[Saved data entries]
——
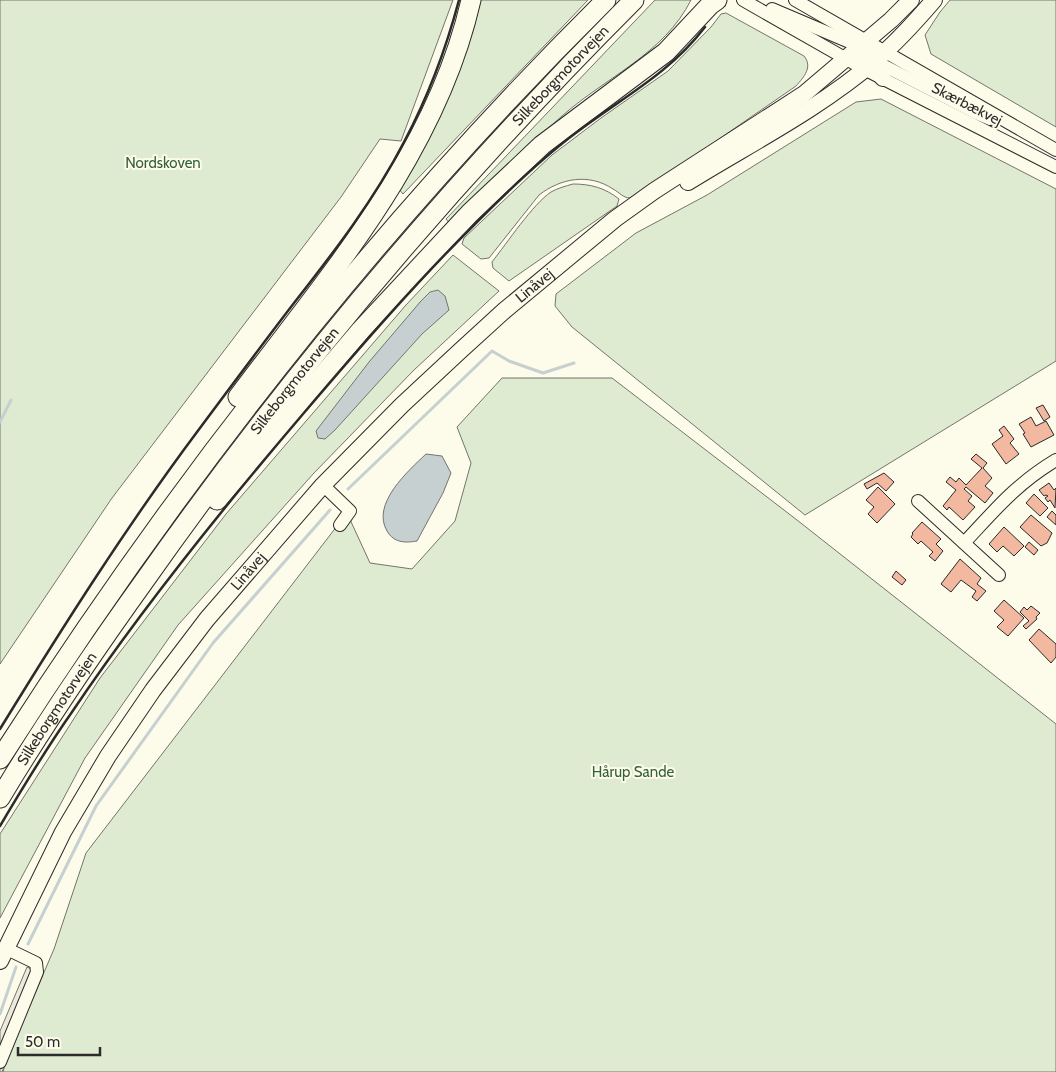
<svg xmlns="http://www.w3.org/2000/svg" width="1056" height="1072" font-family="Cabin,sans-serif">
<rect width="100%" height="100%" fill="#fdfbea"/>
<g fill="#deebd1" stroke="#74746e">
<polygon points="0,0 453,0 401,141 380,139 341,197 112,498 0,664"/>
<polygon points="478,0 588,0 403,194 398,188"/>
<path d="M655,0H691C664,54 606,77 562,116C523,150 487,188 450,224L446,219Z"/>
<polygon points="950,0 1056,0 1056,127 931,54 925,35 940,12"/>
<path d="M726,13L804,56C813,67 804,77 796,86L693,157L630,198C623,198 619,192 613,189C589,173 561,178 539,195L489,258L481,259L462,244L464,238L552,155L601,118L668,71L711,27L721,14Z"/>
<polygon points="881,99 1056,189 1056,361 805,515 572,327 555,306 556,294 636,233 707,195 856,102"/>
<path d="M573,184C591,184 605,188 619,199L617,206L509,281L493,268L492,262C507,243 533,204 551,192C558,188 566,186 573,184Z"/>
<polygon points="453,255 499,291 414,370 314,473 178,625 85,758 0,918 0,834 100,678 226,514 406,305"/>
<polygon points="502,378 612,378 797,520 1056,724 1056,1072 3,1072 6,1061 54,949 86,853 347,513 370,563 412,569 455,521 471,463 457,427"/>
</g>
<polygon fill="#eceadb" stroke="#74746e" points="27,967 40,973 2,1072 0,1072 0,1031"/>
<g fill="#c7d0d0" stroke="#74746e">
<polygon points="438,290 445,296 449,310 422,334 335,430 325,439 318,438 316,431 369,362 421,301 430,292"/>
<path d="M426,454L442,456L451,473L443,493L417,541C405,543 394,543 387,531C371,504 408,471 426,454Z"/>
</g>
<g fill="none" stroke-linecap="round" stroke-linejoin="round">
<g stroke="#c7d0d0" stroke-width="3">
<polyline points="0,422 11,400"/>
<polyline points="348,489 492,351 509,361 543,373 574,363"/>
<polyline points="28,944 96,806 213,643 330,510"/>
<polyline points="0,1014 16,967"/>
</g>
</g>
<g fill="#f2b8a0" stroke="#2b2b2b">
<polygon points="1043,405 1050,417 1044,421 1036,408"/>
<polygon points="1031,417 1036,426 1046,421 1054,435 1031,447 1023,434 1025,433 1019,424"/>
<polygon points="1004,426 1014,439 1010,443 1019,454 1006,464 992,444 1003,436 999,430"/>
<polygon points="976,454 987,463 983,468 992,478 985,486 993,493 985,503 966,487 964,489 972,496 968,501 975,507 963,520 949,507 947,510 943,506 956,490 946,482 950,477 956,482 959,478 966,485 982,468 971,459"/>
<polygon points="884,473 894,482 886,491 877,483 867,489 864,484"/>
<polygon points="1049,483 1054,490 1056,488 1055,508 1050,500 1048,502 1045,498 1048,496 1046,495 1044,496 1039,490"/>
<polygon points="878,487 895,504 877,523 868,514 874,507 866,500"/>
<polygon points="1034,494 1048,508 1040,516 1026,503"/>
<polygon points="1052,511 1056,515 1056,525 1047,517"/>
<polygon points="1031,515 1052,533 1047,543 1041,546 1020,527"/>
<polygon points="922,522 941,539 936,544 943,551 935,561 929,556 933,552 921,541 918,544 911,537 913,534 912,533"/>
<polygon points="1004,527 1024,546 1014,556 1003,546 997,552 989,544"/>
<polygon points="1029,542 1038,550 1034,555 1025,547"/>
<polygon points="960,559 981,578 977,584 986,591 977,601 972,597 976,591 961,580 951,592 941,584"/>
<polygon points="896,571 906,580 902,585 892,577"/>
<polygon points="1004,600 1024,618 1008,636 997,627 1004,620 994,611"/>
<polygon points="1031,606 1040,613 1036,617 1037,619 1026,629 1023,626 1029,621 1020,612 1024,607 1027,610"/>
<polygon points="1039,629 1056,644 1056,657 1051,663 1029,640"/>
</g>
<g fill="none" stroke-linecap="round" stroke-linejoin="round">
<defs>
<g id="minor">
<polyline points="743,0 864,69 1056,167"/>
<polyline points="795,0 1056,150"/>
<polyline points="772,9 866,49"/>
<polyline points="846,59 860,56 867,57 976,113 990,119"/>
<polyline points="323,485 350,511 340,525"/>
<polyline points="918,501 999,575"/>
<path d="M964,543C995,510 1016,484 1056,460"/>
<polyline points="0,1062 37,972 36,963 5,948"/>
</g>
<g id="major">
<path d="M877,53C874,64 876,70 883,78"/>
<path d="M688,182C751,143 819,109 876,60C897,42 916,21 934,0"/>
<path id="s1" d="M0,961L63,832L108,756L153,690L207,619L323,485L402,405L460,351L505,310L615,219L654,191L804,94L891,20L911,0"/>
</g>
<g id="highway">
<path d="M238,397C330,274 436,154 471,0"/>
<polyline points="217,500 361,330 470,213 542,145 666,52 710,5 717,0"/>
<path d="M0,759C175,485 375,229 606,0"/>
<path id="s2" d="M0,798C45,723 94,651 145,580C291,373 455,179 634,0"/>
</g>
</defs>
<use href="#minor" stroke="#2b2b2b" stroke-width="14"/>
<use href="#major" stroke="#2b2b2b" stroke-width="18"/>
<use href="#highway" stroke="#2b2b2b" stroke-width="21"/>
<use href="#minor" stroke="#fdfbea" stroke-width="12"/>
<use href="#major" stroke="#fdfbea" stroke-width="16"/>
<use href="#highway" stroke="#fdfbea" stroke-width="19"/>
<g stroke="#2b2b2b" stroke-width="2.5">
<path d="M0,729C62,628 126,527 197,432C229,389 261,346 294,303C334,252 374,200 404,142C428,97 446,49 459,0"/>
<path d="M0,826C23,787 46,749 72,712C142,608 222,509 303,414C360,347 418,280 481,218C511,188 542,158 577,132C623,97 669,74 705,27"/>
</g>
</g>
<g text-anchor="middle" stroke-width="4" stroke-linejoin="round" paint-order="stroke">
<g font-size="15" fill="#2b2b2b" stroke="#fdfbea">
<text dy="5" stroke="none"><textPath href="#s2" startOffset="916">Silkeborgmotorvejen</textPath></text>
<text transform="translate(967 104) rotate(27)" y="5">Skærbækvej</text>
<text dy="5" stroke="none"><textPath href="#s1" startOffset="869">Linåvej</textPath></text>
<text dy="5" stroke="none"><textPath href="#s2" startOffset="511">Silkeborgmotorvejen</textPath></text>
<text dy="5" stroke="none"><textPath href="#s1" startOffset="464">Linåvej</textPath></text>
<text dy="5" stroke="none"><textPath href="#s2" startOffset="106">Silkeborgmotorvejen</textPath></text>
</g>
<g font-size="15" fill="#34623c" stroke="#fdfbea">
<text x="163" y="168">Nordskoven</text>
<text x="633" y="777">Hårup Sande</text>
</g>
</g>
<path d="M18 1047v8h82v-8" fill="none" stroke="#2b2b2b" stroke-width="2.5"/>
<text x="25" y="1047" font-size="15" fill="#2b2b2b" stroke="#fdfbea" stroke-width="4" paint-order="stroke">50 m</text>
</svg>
——
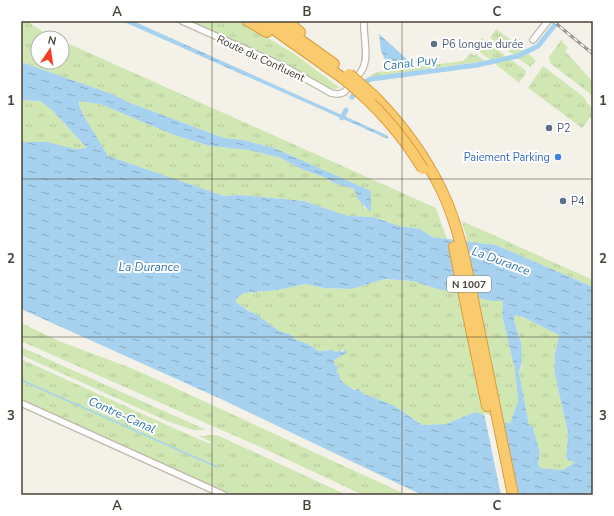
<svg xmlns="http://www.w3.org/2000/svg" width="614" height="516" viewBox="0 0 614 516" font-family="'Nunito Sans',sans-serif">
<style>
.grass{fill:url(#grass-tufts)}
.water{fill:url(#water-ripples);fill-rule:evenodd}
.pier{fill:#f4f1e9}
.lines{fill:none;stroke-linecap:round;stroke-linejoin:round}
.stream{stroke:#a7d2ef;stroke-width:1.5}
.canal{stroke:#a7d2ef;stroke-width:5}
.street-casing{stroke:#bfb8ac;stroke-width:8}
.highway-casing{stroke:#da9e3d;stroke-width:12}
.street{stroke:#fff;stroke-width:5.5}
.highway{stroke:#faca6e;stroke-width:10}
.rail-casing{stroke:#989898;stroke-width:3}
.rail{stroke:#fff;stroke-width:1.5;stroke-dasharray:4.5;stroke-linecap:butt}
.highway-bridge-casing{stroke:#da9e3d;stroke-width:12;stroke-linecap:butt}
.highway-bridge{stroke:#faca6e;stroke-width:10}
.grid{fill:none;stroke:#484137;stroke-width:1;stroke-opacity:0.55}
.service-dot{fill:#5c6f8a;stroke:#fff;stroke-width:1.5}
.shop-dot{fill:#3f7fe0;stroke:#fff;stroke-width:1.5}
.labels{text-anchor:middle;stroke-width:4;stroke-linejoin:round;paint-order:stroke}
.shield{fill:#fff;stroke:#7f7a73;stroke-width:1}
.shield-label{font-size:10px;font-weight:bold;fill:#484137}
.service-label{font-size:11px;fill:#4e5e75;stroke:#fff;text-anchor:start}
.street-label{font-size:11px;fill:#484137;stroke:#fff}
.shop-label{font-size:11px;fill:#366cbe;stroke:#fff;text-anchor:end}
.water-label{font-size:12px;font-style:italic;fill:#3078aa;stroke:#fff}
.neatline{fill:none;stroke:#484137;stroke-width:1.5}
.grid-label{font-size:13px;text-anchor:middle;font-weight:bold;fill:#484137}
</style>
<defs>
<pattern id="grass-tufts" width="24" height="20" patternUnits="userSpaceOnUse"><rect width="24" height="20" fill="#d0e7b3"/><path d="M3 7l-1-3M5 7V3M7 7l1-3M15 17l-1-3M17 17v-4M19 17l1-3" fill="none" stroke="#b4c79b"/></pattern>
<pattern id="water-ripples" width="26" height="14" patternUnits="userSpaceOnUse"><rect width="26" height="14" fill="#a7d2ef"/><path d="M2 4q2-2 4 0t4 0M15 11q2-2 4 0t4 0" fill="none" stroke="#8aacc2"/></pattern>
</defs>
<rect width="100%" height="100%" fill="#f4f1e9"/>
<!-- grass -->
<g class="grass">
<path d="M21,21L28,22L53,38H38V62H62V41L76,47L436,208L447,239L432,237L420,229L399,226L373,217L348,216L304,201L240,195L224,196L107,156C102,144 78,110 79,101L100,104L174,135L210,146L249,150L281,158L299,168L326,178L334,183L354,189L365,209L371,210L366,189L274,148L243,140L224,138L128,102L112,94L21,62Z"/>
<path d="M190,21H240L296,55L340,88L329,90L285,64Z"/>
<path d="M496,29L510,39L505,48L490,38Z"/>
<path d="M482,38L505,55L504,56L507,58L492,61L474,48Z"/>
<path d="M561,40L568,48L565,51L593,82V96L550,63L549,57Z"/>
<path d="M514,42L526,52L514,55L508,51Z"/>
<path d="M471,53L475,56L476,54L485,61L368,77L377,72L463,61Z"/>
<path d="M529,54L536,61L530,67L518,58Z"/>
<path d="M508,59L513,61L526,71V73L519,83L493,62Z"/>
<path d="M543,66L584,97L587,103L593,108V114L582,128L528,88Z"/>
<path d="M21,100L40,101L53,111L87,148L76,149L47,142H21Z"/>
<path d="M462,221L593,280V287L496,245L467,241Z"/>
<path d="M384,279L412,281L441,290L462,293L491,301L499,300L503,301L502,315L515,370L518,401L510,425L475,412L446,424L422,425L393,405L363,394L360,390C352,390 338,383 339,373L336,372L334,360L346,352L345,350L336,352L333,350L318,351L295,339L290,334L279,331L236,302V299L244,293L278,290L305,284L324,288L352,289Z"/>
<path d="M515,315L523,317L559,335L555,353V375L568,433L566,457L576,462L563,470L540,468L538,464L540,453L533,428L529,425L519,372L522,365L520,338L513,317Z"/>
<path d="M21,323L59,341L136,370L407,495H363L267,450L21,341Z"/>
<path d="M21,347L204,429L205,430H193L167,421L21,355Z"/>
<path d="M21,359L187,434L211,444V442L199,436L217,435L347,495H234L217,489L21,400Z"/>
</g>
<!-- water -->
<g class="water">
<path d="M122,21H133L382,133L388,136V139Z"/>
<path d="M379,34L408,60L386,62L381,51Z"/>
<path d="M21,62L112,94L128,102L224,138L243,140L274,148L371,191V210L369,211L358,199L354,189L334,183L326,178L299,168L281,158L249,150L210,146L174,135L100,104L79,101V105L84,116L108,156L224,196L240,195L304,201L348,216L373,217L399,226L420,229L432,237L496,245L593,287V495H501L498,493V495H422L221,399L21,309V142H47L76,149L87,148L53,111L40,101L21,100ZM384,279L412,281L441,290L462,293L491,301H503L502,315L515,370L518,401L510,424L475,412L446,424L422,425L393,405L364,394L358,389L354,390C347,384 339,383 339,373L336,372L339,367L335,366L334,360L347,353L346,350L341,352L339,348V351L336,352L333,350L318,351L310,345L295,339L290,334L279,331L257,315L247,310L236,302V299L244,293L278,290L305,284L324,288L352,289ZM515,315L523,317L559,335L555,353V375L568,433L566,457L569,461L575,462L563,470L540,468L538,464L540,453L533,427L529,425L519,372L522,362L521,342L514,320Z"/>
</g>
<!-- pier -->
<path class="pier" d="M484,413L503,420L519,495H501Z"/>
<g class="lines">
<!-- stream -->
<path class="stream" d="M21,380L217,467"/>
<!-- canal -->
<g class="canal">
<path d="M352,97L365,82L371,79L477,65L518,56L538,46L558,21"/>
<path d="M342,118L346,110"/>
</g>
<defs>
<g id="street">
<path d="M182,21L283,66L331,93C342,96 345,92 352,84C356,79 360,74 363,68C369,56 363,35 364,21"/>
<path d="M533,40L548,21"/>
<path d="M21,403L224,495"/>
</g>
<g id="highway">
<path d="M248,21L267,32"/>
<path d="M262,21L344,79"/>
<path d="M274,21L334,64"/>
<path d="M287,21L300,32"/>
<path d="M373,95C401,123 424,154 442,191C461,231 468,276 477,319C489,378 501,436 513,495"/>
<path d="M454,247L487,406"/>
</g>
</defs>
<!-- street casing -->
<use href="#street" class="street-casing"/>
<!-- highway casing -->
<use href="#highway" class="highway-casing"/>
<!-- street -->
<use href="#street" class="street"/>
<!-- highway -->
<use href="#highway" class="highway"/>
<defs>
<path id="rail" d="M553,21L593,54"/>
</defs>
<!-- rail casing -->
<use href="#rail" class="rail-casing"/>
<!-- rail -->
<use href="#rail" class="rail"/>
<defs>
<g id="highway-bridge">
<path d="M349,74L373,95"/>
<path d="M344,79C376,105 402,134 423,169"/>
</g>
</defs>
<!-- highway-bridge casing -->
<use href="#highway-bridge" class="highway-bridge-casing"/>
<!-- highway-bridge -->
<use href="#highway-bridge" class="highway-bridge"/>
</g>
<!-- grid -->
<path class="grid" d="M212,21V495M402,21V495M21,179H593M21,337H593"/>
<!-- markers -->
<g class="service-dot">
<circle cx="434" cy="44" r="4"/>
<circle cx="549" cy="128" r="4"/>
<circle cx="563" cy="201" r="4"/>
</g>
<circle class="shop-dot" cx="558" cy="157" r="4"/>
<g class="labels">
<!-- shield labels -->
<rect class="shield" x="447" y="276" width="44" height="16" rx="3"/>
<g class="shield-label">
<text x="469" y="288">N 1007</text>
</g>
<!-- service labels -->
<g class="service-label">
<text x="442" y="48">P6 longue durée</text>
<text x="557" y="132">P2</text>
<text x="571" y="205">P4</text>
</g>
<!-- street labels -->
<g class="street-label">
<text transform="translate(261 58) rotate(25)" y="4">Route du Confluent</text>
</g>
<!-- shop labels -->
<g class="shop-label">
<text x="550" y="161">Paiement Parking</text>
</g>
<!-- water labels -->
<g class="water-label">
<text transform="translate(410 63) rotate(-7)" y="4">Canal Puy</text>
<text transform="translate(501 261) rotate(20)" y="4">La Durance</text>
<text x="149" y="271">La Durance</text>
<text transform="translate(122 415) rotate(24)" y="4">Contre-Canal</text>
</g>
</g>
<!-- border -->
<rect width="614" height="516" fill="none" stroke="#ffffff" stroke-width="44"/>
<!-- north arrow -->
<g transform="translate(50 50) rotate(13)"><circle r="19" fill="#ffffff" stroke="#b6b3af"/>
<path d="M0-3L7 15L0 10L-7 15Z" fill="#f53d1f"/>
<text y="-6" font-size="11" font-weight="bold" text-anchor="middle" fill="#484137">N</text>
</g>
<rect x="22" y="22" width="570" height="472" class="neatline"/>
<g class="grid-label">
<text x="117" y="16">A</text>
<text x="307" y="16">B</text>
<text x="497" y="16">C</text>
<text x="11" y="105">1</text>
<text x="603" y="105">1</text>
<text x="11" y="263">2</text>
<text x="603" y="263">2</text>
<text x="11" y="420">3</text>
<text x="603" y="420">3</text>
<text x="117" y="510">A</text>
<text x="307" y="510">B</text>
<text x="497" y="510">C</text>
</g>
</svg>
——
**Problem statement:** Search the records above for the string "lines" and copy each line that holds it.

**Problem solution:**
.lines{fill:none;stroke-linecap:round;stroke-linejoin:round}
<g class="lines">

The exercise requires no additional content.